▸ SET EXERCISE 1:
List every letter the passage on the EHP spectral sequence assigns as a name to a mapping, and say which mapping each one names.
▸ SET EXERCISE 2:
From the passage on the EHP spectral sequence, extract the stretch that begins at the words "In this paragraph" and stops after "(cf. Exact sequence)".

# PASSAGE start

In this paragraph the case of the prime number $ 2 $ is discussed, and all spaces are $ 2 $- local and all groups should be considered as completed at $ 2 $. James showed that there is a $ 2 $- local fibration $ S ^ {n} \rightarrow \Omega S ^ {n + 1 } \rightarrow \Omega S ^ {2n + 1 } $. This gives rise to long exact sequences (cf. Exact sequence)

$$ \dots \rightarrow \pi _ {s + t } ( S ^ {t} ) \rightarrow \pi _ {s + t + 1 } ( S ^ {t + 1 } ) \rightarrow $$

$$ \rightarrow \pi _ {s + t + 1 } ( S ^ {2t + 1 } ) \rightarrow \dots . $$

The first mapping is usually called $ E $, the second $ H $ and the connecting homomorphism $ P $. The EHP spectral sequence is obtained by defining the filtration of $ \pi _ {s + n } ( S ^ {n} ) $ by

$$ \pi _ {s + 1 } ( S ^ {1} ) \rightarrow \dots \rightarrow \pi _ {s + t } ( S ^ {t} ) \rightarrow \dots \rightarrow \pi _ {s + n } S ^ {n} . $$

This gives rise to a spectral sequence with $ E _ {s,t } ^ {1} = \pi _ {s + t } ( S ^ {2t - 1 } ) $ and converging to $ \pi _ {s + n } ( S ^ {n} ) $. There are several important features of this spectral sequence. First, note that $ E _ {s,t } ^ {1} $ is itself a result of another calculation using this spectral sequence for smaller values of $ s $. The value of $ s $ is called the stem and the filtration parameter $ t $ gives the sphere of origin of a class. The name a homotopy class receives from this spectral sequence is called the Hopf invariant of the class. Letting $ n $ go to infinity gives a spectral sequence which calculates the stable homotopy groups (cf. Stable homotopy group). The $ E ^ {2} $ term does not have a special name, but there is the following result. For all $ ( s,t ) $, $ s > 0 $, and odd $ t $, $ E _ {s,t } ^ {2} $ is an $ F _ {2} $[[ Vector space|vector space]] [a1]. The differential is $ {d _ {r} } : {E ^ {r} _ {s,t } } \rightarrow {E ^ {r} _ {s - 1,t - r } } $.

# PASSAGE end
# DATA EXTRACT start

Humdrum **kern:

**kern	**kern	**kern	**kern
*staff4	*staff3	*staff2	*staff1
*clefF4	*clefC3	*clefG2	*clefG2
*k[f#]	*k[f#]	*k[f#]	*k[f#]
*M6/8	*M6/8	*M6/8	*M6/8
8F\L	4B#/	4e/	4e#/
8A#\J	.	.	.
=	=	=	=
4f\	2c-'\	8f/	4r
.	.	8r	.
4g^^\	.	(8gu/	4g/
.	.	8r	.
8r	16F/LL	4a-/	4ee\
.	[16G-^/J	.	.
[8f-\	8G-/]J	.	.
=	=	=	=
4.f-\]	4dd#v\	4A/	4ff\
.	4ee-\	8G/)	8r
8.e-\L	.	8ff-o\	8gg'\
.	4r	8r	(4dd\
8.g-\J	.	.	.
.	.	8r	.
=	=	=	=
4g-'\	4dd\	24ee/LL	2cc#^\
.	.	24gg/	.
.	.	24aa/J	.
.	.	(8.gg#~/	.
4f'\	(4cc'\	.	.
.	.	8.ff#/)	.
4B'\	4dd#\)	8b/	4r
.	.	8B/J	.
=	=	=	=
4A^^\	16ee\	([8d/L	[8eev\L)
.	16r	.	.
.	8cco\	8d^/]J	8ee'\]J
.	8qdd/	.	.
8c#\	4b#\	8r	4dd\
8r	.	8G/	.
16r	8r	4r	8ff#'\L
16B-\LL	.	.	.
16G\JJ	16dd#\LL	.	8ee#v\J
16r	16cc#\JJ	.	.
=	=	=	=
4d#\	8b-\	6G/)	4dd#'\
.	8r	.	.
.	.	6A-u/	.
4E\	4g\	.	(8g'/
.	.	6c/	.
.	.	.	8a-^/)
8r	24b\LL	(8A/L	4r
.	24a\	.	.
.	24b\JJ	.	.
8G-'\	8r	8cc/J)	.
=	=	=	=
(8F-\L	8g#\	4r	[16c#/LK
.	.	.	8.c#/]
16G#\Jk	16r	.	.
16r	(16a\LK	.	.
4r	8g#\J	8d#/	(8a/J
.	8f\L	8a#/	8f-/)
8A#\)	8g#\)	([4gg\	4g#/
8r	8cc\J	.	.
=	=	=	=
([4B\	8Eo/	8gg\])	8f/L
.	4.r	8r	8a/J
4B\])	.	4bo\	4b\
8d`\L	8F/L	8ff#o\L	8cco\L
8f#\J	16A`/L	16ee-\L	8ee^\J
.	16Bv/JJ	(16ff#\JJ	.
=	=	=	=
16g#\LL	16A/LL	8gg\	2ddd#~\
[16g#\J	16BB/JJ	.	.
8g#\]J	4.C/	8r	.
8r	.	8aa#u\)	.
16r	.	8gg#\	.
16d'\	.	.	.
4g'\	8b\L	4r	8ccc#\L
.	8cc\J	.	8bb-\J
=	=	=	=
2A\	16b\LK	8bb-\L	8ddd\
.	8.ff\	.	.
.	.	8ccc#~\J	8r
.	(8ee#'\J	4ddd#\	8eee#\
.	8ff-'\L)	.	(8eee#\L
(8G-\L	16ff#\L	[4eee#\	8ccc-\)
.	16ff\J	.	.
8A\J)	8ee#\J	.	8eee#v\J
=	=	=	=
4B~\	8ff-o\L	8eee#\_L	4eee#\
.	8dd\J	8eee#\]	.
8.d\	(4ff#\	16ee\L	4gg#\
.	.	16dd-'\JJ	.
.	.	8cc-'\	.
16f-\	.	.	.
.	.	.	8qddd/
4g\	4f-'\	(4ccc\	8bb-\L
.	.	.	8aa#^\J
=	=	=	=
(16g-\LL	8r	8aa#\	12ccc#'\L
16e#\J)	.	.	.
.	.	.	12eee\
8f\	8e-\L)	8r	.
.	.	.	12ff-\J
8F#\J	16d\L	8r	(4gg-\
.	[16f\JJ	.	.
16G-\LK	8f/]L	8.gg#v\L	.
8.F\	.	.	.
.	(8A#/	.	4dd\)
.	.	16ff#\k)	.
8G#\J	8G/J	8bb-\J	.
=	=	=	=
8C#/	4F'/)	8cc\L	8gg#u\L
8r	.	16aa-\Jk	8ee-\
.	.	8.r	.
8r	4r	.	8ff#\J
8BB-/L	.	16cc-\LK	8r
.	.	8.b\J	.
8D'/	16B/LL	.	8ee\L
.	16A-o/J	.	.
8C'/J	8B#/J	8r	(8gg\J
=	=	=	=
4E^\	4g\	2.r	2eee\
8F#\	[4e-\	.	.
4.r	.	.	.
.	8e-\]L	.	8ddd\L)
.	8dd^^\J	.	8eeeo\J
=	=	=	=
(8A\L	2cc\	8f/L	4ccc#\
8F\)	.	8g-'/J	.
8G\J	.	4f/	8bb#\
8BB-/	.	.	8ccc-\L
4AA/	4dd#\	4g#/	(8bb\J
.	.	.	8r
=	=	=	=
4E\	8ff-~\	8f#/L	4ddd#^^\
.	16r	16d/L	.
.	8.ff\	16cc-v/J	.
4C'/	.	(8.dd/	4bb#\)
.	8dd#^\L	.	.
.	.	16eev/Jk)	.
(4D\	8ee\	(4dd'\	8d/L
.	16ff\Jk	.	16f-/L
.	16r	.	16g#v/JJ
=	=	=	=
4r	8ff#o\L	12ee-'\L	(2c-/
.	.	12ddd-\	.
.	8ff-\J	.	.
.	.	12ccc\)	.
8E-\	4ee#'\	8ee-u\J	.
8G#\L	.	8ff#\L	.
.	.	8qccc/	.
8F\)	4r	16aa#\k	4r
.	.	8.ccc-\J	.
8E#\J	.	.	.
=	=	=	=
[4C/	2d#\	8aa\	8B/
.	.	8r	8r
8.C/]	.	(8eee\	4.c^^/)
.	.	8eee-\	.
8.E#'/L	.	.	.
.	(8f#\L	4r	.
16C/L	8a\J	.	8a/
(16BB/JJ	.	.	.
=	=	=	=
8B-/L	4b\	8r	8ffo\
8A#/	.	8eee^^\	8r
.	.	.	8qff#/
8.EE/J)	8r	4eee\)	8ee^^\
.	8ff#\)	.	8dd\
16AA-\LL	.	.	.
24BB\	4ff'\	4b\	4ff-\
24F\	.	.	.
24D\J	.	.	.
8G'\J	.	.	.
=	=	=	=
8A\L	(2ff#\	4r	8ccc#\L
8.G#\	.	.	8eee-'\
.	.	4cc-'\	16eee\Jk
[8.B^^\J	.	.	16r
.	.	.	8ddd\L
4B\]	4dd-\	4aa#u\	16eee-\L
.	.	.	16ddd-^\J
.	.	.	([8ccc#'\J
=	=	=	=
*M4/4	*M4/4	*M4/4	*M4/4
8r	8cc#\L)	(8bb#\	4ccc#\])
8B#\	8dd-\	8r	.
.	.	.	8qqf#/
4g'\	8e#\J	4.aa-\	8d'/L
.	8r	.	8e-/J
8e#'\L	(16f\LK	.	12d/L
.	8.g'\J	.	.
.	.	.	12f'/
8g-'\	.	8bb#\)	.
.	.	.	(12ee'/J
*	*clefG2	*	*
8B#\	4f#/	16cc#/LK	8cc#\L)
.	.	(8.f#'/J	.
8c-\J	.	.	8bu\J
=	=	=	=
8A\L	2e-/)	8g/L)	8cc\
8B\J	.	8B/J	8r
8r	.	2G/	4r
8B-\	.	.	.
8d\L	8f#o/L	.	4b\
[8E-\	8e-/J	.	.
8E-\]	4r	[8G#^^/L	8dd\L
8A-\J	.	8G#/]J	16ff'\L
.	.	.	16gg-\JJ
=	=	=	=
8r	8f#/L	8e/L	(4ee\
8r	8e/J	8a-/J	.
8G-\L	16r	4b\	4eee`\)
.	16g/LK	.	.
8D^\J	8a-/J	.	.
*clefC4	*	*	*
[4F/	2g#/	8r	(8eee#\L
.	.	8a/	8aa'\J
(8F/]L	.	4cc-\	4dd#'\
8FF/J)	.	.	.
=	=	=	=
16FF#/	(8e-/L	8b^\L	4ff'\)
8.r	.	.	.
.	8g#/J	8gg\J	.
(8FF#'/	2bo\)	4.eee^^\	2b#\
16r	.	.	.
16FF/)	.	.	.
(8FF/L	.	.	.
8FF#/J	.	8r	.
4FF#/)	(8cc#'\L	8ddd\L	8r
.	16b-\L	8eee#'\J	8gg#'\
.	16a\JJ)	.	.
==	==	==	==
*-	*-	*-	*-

# DATA EXTRACT end

▸ CORRECT RESPONSE 1:
- E: the first mapping
- H: the second mapping
- P: the connecting homomorphism

▸ CORRECT RESPONSE 2:
In this paragraph the case of the prime number $ 2 $ is discussed, and all spaces are $ 2 $- local and all groups should be considered as completed at $ 2 $. James showed that there is a $ 2 $- local fibration $ S ^ {n} \rightarrow \Omega S ^ {n + 1 } \rightarrow \Omega S ^ {2n + 1 } $. This gives rise to long exact sequences (cf. Exact sequence)